This section will guide you through the alternatives for setting up and configuring ownpaste in your operating system. ownpaste is currently tested on Linux, but should works in other operating systems.
ownpaste works on Python 2.7.
ownpaste is available at the Python Package Index (PyPI):
http://pypi.python.org/pypi/ownpaste
To install blohg using pip, type:
# pip install ownpaste
Or using easy_install, type:
# easy_install ownpaste
There’s a Gentoo ebuild available in the main tree. Install it using:
# emerge -av www-apps/ownpaste
You can also run ownpaste from the Mercurial repository. Just clone it and make sure that it is added to your Python path:
$ hg clone http://hg.rafaelmartins.eng.br/ownpaste/
$ cd ownpaste/
The ownpaste script does not exists in the repository, but you can run it using the following command from the repository root:
$ python ownpaste/
ownpaste/ is the directory of the main Python package, with the ownpaste implementation.
These are the steps needed to configure ownpaste properly.
ownpaste is a private pastebin application, then you need an username and a password to be able to add pastes. Password is saved in the configuration file, but for security reasons you will want it hashed.
ownpaste provides an ownpaste script, that have some cool commands to help you when deploying ownpaste.
The following command will ask you for the desired password, and output the hash to be used in the configuration file:
$ ownpaste generatepw --config-file=/path/to/config-file.cfg
These are the configuration parameters available for ownpaste.

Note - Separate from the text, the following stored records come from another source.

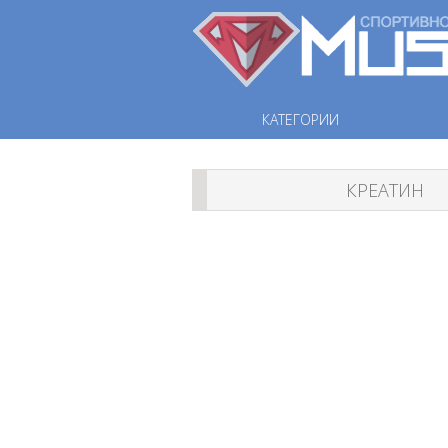
КАТЕГОРИИ
КРЕАТИН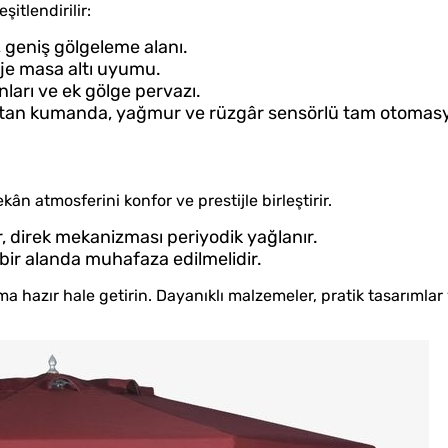
itlendirilir:
, geniş gölgeleme alanı.
orje masa altı uyumu.
ları ve ek gölge pervazı.
ktan kumanda, yağmur ve rüzgâr sensörlü tam otomas
 atmosferini konfor ve prestijle birleştirir.
ir, direk mekanizması periyodik yağlanır.
 bir alanda muhafaza edilmelidir.
ma hazır hale getirin. Dayanıklı malzemeler, pratik tasarımla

Please read the descriptions carefully and create your configuration file. The configuration file is an usual python file, with the following variables:
Key | Default | Description |
---|---|---|
PYGMENTS_STYLE | ‘friendly’ | Pygments style. See Pygments documentation for reference |
PYGMENTS_LINENOS | True | Enable Pygments line numbering |
PER_PAGE | 20 | Number of pastes per page, for pagination |
SQLALCHEMY_DATABASE_URI | ‘sqlite:////tmp/ownpaste.db’ | SQL-Alchemy database string |
REALM | ‘ownpaste’ | Realm for HTTP Digest auth. |
USERNAME | ‘ownpaste’ | Username |
PASSWORD | hash of ‘test’ | Password hash |
IP_BLOCK_HITS | 10 | Number of login attempts before block the user IP |
IP_BLOCK_TIMEOUT | 60 | Timeout to remove IPs from block blacklist |
TIMEZONE | ‘UTC’ | Timezone |
Please don’t use the default ‘test’ password, it is VERY unsecure.

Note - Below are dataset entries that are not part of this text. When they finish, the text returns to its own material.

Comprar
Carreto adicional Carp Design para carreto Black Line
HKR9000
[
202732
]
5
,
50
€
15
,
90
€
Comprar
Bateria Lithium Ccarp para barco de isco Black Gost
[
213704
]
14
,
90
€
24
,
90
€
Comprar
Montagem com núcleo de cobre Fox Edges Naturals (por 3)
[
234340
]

Save your configuration file somewhere.
You’ll need to initialize the database with the needed tables. You can use any database system supported by SQL-Alchemy.

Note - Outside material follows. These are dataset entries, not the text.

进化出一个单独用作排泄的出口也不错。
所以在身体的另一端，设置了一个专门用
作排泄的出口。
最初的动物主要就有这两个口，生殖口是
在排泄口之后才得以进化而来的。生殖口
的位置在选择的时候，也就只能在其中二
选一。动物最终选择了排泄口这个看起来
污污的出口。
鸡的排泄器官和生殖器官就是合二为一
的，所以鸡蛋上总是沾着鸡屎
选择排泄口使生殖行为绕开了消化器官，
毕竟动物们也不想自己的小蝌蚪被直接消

The ownpaste script provides a command to initialize the database:
$ ownpaste db_version_control --config-file=/path/to/config-file.cfg
$ ownpaste db_upgrade --config-file=/path/to/config-file.cfg
You can run ownpaste using the ownpaste script, for tests. The built-in server can’t handle a big request load, then please don’t use it in production.
$ ownpaste runserver --config-file=/path/to/config-file.cfg
You can also setup the configuration file path using the environment variable OWNPASTE_SETTINGS. This variable should contains a string with the path of the configuration file.
A simple wsgi file for ownpaste looks like this:
from ownpaste import create_app
application = create_app('/path/to/config-file.cfg')
ownpaste is an usual Flask application, take a look at flask deployment documentation for instructions:
http://flask.pocoo.org/docs/deploying/
Make sure that the REMOTE_ADDR and HTTP_AUTHORIZATION headers are being passed to the ownpaste application by your web server of choice.
The IP-based blocker, to avoid brute-force attacks, will fail if REMOTE_ADDR isn’t correct.